Éternité ou inévitabilité, une dangereuse alternative politique
Au lendemain d’un deuxième tour où se jouait un prévisible remake de l’élection de 2017, il est plus que jamais temps d’interroger l’état de la démocratie française en cette époque de crises et de doutes, de pandémie et de guerre, de catastrophe climatique et de perte de confiance dans les institutions représentatives.

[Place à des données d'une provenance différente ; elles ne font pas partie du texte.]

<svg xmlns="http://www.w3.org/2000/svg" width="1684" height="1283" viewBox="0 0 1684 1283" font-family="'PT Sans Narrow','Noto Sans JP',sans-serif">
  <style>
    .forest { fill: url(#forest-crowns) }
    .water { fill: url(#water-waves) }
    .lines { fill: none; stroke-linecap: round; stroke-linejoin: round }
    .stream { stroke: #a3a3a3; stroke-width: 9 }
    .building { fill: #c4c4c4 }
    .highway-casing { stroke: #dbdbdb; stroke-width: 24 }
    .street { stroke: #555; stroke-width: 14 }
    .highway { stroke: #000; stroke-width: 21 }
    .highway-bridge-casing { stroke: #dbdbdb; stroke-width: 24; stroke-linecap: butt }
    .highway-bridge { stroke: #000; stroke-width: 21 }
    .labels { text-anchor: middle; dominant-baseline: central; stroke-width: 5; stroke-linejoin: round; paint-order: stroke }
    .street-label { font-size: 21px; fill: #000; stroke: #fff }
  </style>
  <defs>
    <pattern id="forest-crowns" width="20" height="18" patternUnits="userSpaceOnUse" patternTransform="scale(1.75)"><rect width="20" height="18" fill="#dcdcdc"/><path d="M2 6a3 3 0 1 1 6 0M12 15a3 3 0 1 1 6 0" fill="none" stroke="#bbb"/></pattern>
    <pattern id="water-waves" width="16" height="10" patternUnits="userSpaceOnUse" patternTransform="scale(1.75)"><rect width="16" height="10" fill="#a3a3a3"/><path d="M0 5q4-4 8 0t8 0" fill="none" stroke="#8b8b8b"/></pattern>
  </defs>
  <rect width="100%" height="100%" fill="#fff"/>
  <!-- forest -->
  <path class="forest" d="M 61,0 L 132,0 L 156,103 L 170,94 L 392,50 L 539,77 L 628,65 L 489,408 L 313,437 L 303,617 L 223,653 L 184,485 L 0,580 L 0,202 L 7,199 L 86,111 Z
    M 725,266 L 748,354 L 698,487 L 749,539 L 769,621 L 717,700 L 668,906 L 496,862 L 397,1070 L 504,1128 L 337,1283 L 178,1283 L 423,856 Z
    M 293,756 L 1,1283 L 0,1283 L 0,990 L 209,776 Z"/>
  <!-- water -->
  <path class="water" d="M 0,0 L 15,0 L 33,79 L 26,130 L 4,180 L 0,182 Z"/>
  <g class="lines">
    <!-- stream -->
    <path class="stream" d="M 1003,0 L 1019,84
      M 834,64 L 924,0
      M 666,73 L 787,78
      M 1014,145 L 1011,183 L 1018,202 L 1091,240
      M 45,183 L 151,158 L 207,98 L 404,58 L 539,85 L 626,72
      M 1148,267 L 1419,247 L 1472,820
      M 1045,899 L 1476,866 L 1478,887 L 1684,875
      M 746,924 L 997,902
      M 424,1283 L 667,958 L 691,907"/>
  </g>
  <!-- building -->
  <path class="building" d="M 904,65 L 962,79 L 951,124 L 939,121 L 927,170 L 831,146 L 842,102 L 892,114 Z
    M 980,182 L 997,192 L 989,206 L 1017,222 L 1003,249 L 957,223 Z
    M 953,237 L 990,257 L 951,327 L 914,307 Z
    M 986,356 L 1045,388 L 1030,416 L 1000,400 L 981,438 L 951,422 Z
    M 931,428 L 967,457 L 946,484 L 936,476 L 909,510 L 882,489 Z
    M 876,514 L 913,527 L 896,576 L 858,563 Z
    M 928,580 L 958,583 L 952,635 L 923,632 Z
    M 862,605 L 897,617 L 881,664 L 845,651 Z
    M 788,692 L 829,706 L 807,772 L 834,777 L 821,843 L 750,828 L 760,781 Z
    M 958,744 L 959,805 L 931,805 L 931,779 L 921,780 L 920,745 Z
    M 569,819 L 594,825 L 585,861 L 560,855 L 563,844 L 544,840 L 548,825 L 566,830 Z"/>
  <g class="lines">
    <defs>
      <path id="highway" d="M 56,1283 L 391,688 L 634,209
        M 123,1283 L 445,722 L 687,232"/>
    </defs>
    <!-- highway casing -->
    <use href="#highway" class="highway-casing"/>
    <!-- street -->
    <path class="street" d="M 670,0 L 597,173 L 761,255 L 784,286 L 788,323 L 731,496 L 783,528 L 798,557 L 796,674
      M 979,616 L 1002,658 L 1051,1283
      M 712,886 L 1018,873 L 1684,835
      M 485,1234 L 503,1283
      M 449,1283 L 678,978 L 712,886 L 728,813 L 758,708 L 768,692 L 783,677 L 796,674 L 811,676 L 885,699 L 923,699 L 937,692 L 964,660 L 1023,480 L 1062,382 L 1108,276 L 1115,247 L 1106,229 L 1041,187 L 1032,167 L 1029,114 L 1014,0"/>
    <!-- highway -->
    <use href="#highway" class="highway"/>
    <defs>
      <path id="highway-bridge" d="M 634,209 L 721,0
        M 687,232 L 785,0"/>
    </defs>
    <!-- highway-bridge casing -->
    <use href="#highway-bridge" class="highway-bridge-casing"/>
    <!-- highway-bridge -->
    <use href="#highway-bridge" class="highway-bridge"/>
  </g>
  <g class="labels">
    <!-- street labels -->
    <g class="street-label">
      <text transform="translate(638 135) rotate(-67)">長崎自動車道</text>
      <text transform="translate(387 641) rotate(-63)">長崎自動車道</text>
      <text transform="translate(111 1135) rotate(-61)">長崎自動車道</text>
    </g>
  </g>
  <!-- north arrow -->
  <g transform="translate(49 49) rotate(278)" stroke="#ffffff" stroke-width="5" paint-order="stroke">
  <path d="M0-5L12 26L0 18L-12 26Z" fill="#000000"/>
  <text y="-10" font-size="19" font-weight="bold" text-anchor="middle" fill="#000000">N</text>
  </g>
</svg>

On ne peut que comprendre la colère et la déception de celles et ceux qui se retrouvent, une nouvelle fois, à devoir trancher entre la peste et le choléra pour les plus véhéments, entre Charybde et Scylla pour tenter une comparaison plus érudite.

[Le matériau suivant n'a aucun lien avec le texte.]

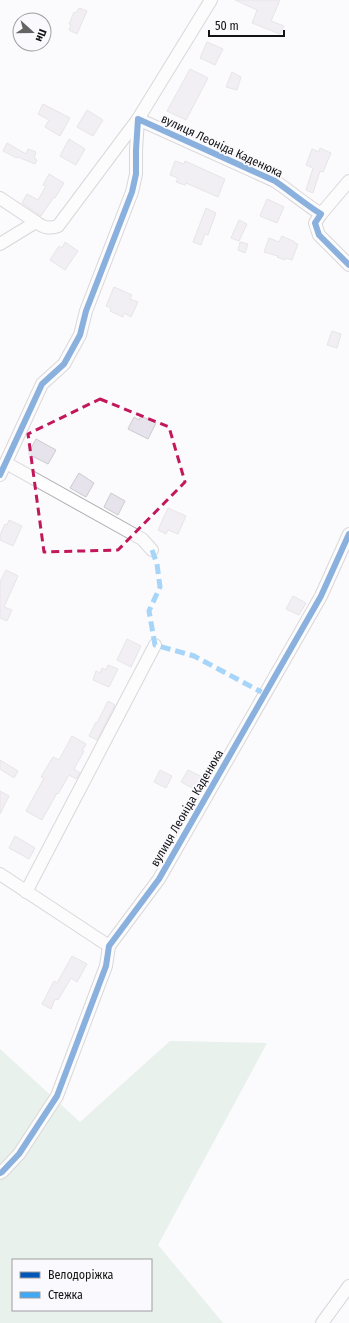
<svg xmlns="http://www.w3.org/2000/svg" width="349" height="1323" viewBox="0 0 349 1323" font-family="'Fira Sans Condensed',sans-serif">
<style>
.green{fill:#d0e6d9;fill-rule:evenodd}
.building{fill:#e6e3ec;stroke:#cccbcd}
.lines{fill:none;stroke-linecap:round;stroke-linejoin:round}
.street-casing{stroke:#afaeb0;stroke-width:14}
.street{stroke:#fefeff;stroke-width:12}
.quiet{stroke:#3fa9f5;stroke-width:5;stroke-dasharray:10 5;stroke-linecap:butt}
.cycleway-casing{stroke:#faf9fd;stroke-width:8}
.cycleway{stroke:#0057b8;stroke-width:6}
.marked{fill:none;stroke:#c2185b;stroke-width:3;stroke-dasharray:8 5;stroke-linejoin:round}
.labels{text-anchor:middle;stroke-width:3.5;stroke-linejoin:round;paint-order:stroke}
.street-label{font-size:12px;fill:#131314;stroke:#faf9fd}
</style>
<rect width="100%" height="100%" fill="#fbfafc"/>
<path class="green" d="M170,1041L267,1043L158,1245L223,1323H0V1049L80,1122ZM13,1260H151V1310H13Z"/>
<g class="building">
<polygon points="235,0 280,0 271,21 284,26 280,34 252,23 257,10"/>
<polygon points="79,8 87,11 77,34 69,30 71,25 69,24 74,12 76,13"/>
<polygon points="207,42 223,49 215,65 200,58"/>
<polygon points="190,69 208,78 186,120 167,111"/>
<polygon points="232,72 241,77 237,90 226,87"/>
<polygon points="43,104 70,118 60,136 45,127 49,120 38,114"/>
<polygon points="87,110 103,120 93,136 77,127"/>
<polygon points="69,139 85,149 76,165 60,156"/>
<polygon points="7,143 26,154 28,149 36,152 34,158 37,160 35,164 18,157 17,158 3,151"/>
<polygon points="320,148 331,153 323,172 320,171 313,193 306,190 313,168 306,165 312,149 319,152"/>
<polygon points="175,161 184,164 185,161 225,179 218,197 186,183 185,185 176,182 178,178 170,175"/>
<polygon points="49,174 64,183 55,198 54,197 41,216 22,203 27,194 38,200 46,186 43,185"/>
<polygon points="267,199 284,207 277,223 260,216"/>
<polygon points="206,208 216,213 208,235 205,234 201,245 193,242"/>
<polygon points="239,220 247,224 239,241 231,238"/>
<polygon points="282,236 295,242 294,243 298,244 292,260 286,258 285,260 277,257 278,256 264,252 269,238 279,242"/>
<polygon points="65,242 78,251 65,270 50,260 59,246 62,248"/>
<polygon points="240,242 248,244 245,253 238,250"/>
<polygon points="114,287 132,295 130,299 138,302 131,317 124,313 123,317 110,311 111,308 106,306"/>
<polygon points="332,331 341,334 337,348 327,345"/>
<polygon points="141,416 156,423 148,439 128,429 134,417 139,420"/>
<polygon points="36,439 56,450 48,464 28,454"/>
<polygon points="79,473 94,483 86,497 70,488"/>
<polygon points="111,493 125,501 118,515 104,507"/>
<polygon points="168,508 186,516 178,534 168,530 166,534 158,530"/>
<polygon points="9,520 22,526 13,546 0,540 0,535 5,524 7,525"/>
<polygon points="6,570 18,576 4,607 12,610 7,621 0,618 0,582"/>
<polygon points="293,596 306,603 299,615 286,609"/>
<polygon points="127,639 141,646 131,667 117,660"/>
<polygon points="108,665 118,669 109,687 93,680 96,671 100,673 102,668 106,670"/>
<polygon points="108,701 115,705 97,740 89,736 96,722 97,723"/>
<polygon points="72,736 86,744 82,751 84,751 74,769 80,773 76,779 69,775 58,794 57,793 42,820 26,811 44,778 41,777 53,757 59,760"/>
<polygon points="0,760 18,771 14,778 0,769"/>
<polygon points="160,770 172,776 166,788 154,782"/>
<polygon points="188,770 202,777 196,790 181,782"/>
<polygon points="0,791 9,796 0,814"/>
<polygon points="15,836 35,848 29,859 9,848"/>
<polygon points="72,956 87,964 77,982 71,978 58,1000 55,999 51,1009 42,1004 54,981 57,983"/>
</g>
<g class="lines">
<g class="street-casing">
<g id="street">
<polyline points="0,198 36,222"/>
<polyline points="321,214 349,181"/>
<path d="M0,244L36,222C44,228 49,229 58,226L138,119L211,0"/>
<polyline points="6,463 142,539 152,550"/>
<path d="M0,475L42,384L64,364L80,335L86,311L132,192L136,174V150L138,119L275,181C291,192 305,204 321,214L315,223L319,235L349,265"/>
<polyline points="0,874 109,946"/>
<polyline points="26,892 155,645"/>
<polyline points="0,1173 2,1172 19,1154 57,1096 106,966 109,946 159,879 321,596 349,534"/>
<polyline points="322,1323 349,1286"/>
</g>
</g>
<use href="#street" class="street"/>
<polyline class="quiet" points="152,550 157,564 160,587 149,611 155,645 194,656 265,694"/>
<g class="cycleway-casing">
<g id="cycleway">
<path d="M0,475L42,384L64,364L80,335L86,311L132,192L136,174V150L138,119L275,181C291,192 305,204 321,214L315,223L319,235L349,265"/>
<polyline points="0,1173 2,1172 19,1154 57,1096 106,966 109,946 159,879 321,596 349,534"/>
</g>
</g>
<use href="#cycleway" class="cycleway"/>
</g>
<path d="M0 0H349V1323H0ZM100,399L169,427L185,482L118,550L44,552L28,434Z" fill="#fbfafc" fill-opacity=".55" fill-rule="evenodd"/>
<path class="marked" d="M100,399L169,427L185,482L118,550L44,552L28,434Z"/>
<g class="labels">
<g class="street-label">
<text transform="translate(222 146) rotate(25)" y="4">вулиця Леоніда Каденюка</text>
<text transform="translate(187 808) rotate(-60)" y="4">вулиця Леоніда Каденюка</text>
</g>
</g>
<rect x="12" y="1259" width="140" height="52" fill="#faf9fd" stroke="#9e9da0"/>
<rect x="20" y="1272" width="20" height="6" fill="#0057b8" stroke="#9e9da0"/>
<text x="48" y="1279" font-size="12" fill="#131314">Велодоріжка</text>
<rect x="20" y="1292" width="20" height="6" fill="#3fa9f5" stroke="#9e9da0"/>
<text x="48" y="1299" font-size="12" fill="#131314">Стежка</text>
<g transform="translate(32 32) rotate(111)"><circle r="19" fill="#faf9fd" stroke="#9e9da0"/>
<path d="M0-3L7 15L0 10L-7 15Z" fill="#646465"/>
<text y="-6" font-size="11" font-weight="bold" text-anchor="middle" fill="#131314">Пн</text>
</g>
<path d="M209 30v6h75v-6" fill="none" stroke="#131314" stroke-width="2"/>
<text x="215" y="30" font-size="12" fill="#131314" stroke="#faf9fd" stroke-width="3" paint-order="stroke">50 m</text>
</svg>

Les citoyens se retrouvent surtout réduits à faire un choix qui n’en est pas un, puisqu’il ne s’agit plus d’opter entre des visions de la société certes divergentes mais inscrites dans le cadre républicain, mais une fois de plus de « faire barrage » à l’extrême droite, et donc de voter pour le candidat « républicain », peu importe que l’on adhère ou non à ses idées. En effet, que l’on milite à gauche ou que l’on se réclame de la droite républicaine, voir s’installer durablement un choix binaire entre un progressisme identifié au néolibéralisme et une extrême droite identitaire, qui seraient les seules alternatives possibles en termes de choix de société, ne manque pas d’inquiéter.

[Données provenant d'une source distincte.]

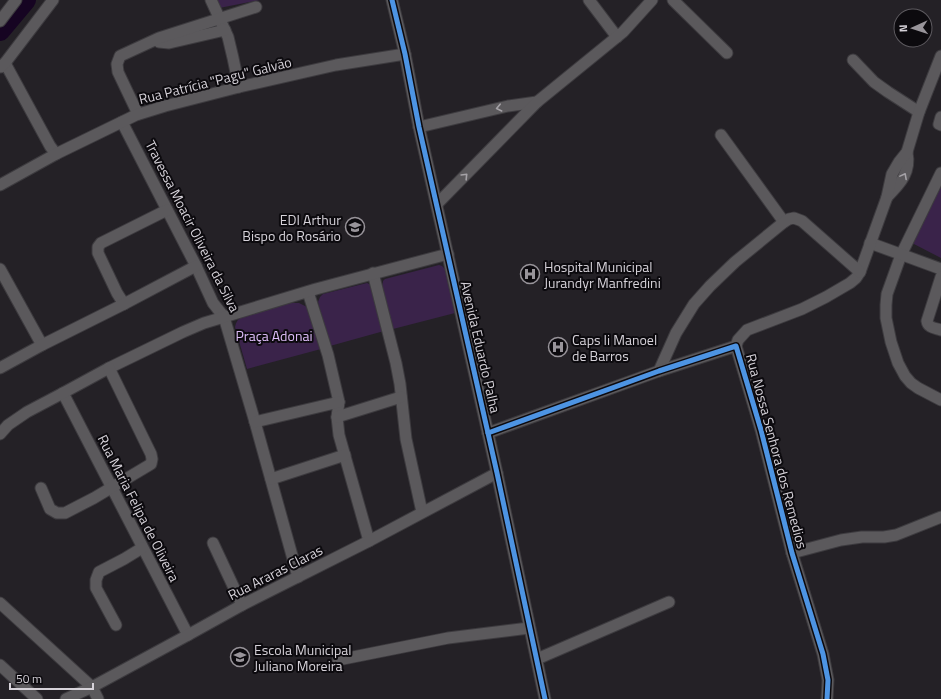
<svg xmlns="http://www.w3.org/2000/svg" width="941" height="699" font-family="'Titillium Web',sans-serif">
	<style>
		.green { fill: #3a234a }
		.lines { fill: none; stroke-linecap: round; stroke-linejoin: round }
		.river { stroke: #160422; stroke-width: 20 }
		.minor-casing { stroke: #3d3b3f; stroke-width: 13 }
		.minor { stroke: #5b595c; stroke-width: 11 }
		.cycleway-casing { stroke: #0c0a0e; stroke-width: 8 }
		.cycleway { stroke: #4d94e3; stroke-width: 5 }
		.oneway { stroke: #a5a2a7 }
		.labels { text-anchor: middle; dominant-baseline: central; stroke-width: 4; stroke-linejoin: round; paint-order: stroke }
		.street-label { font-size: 14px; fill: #d6d2d9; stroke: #0c0a0e }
		.poi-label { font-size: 14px; fill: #d6d2d9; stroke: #0c0a0e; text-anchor: start }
		.park-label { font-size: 14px; fill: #debdf9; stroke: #0c0a0e }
	</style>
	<rect width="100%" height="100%" fill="#242126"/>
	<g class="green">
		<path d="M205,0h55l-51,10z"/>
		<path d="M941,185v73l-29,-15z"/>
		<path d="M439,265l3,1 3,3 10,44 -62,16 -11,-41 1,-7 2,-2z"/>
		<path d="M367,283l4,2 13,46 -54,15 -12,-44 2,-5 3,-3z"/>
		<path d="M291,303h8l8,4 14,42 -74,20 -12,-42c1,-5 3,-8 7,-11z"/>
	</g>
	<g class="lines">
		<path class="river" d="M0,31l26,-31"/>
		<g class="minor-casing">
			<g id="minor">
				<path d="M211,0l17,37 5,21 6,29"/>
				<path d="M392,0l13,54 14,73 78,346 48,226"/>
				<path d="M589,0l28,37"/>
				<path d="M673,0l54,53"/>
				<path d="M0,21l16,-21"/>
				<path d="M159,42l10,1 56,-13"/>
				<path d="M853,60l21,22 14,10 31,20"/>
				<path d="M5,63l45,83 6,8"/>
				<path d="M1,67l4,-4 48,-63"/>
				<path d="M138,114l-20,-42 -1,-8 3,-8 39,-18 97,-31"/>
				<path d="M941,117l-2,7 2,1"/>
				<path d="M122,122l74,144 17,37 11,14 31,105 43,155"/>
				<path d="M419,127l89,-21 29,-4"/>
				<path d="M721,135l63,87"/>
				<path d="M941,173l-40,82 -14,39 -1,11v13l5,24 7,21 7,13 6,7 7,5 23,12"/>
				<path d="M0,185l56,-31 80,-39 29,-9 74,-19 97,-22 69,-11"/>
				<path d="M887,197c14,-14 24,-25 20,-45"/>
				<path d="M437,204l100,-102 86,-70 29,-32"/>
				<path d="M870,243l71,26"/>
				<path d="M0,269l42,76"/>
				<path d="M373,273l23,90 4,21 6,55 16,73"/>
				<path d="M941,277l-14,44c1,7 8,7 14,9"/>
				<path d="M308,292l20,63 11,47 -2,15 2,18 30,106"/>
				<path d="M124,304l-7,-11 -19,-40v-6l3,-4 66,-33"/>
				<path d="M736,346l2,-6 9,-10 55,-21 24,-12 24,-14 6,-5 4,-6 27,-75 5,-23 7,-12 8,-10 12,-40 22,-56"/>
				<path d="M0,368l42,-23 82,-41 72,-38"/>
				<path d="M659,371l17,-38 18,-29 16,-18 25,-24 49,-40 5,-3 5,-1 8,3 58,51"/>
				<path d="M63,393l125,242"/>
				<path d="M337,417l64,-20"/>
				<path d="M255,422l84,-20"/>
				<path d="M488,433l171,-62 77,-25 25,84 31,123 31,101 5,26 -1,19"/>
				<path d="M0,434l8,-9 19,-13 36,-19 46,-25 74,-36 21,-9 20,-6 92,-28 132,-35"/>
				<path d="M271,479l74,-24"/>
				<path d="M41,488l9,21 7,4h8l29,-15 57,-34 1,-5 -1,-5 -42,-86"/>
				<path d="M213,543l29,62"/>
				<path d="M792,553l49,-13 21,-3h22l12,-2 45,-18"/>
				<path d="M0,603l92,84 6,12"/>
				<path d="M116,625l-20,-37v-8l3,-8 25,-13 18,-11"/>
				<path d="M537,659l132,-57"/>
				<path d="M338,660l110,-22 81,-10"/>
				<path d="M0,665l37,34"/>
				<path d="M66,699l26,-12 96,-52 54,-30 127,-64 128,-68"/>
			</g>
		</g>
		<use href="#minor" class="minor"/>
		<g class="cycleway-casing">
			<g id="cycleway">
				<path d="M392,0l13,54 14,73 78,346 48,226"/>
				<path d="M488,433l171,-62 77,-25 25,84 31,123 31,101 5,26 -1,19"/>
			</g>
		</g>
		<use href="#cycleway" class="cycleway"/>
	</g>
	<defs><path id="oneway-chevron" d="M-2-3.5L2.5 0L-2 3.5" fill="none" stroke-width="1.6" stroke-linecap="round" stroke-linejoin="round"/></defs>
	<g class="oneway">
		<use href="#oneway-chevron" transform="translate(499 108) rotate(167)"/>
		<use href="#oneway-chevron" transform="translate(465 176) rotate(-46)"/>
		<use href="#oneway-chevron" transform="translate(904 176) rotate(-62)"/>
	</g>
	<defs>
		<g id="school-ring" transform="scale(1)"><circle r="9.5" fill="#0c0a0e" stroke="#98949a" stroke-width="1.5"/><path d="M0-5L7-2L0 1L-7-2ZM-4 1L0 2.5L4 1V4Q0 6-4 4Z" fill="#98949a"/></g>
		<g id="hospital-ring" transform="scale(1)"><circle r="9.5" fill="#0c0a0e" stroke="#98949a" stroke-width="1.5"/><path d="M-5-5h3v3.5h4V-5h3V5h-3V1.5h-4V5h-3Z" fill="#98949a"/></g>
	</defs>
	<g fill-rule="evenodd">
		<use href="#school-ring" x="355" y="227"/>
		<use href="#hospital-ring" x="530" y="274"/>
		<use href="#hospital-ring" x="558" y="347"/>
		<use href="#school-ring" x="240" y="657"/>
	</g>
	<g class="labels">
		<g class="street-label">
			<text transform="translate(215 80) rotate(-14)">Rua Patrícia "Pagu" Galvão</text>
			<text transform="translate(193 226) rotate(63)">Travessa Moacir Oliveira da Silva</text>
			<text transform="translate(481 347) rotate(77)">Avenida Eduardo Palha</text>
			<text transform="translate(777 451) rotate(75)">Rua Nossa Senhora dos Remedios</text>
			<text transform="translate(139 508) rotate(63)">Rua Maria Felipa de Oliveira</text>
			<text transform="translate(275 572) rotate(-27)">Rua Araras Claras</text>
		</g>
		<g class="poi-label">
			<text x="341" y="219" text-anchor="end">EDI Arthur<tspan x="341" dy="16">Bispo do Rosário</tspan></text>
			<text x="544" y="266">Hospital Municipal<tspan x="544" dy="16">Jurandyr Manfredini</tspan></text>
			<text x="572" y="339">Caps Ii Manoel<tspan x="572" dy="16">de Barros</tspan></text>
			<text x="254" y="649">Escola Municipal<tspan x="254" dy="16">Juliano Moreira</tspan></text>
		</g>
		<g class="park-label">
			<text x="274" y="335">Praça Adonai</text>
		</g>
	</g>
	<g transform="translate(913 28) rotate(267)"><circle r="19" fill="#0c0a0e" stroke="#5d5a5f"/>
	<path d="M0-3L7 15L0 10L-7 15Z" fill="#98949a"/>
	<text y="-6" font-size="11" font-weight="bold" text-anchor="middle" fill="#d6d2d9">N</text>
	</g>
	<path d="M10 683v6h83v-6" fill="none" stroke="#d6d2d9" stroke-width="2"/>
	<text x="16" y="683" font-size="12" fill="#d6d2d9" stroke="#0c0a0e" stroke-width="3" paint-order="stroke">50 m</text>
</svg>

Dans un livre éclairant, publié en 2018 et malheureusement non traduit en français, l’historien américain et spécialiste de l’Ukraine Timothy Snyder développe deux concepts qui permettent de penser ce qui se joue dans l’opposition entre le « progressisme » macronien et l’« identité » lepeniste (ou zemmourienne). Intitulé The Road to Unfreedom[1], l’ouvrage décrypte la perception du monde par Vladimir Poutine et décrit l’idéologie panrusse qui anime le maître du Kremlin depuis son accession au pouvoir. Il montre ainsi que, contrairement aux protestations étonnées de nombre de nos dirigeants pétris de naïveté, animés par des intérêts à court terme ou aveuglés par une conviction très européenne que la paix et le libre commerce sont l’horizon partagé par tous les dirigeants, le projet d’annexion de l’Ukraine et, au-delà, la volonté d’affaiblissement et idéalement de démantèlement de l’Union européenne et des États-Unis, était parfaitement lisible dans les plans de Poutine depuis le discours prononcé à Munich en 2007, dans lequel il dénonçait l’élargissement de l’OTAN comme une menace dirigée contre la Russie[2]. Et n’avait-il pas, deux ans plus tôt, identifié la chute de l’URSS à la « plus grand catastrophe géopolitique du XXe siècle[3] » ?
Snyder décrit comment la Russie de Poutine s’efforce de détruire de l’intérieur les démocraties, en soutenant systématiquement les partis d’extrême droite, réduits au rang d’idiots utiles qui, en pensant lutter pour la souveraineté nationale comme le Rassemblement national (RN) en France, sont devenus les chevaux de Troie de la Russie. Ou comment, de manière systématique là aussi, la Russie tente d’amplifier toute controverse et tout conflit social à même de déstabiliser les institutions d’un pays. Ainsi, ce n’est pas par hasard que la chaîne RT relayait les thèses complotistes au sujet des vaccins occidentaux et de leur prétendue nocivité sur ses satellites européens, tout en célébrant les bienfaits du vaccin Sputnik V dans ses émissions à destination du public russe.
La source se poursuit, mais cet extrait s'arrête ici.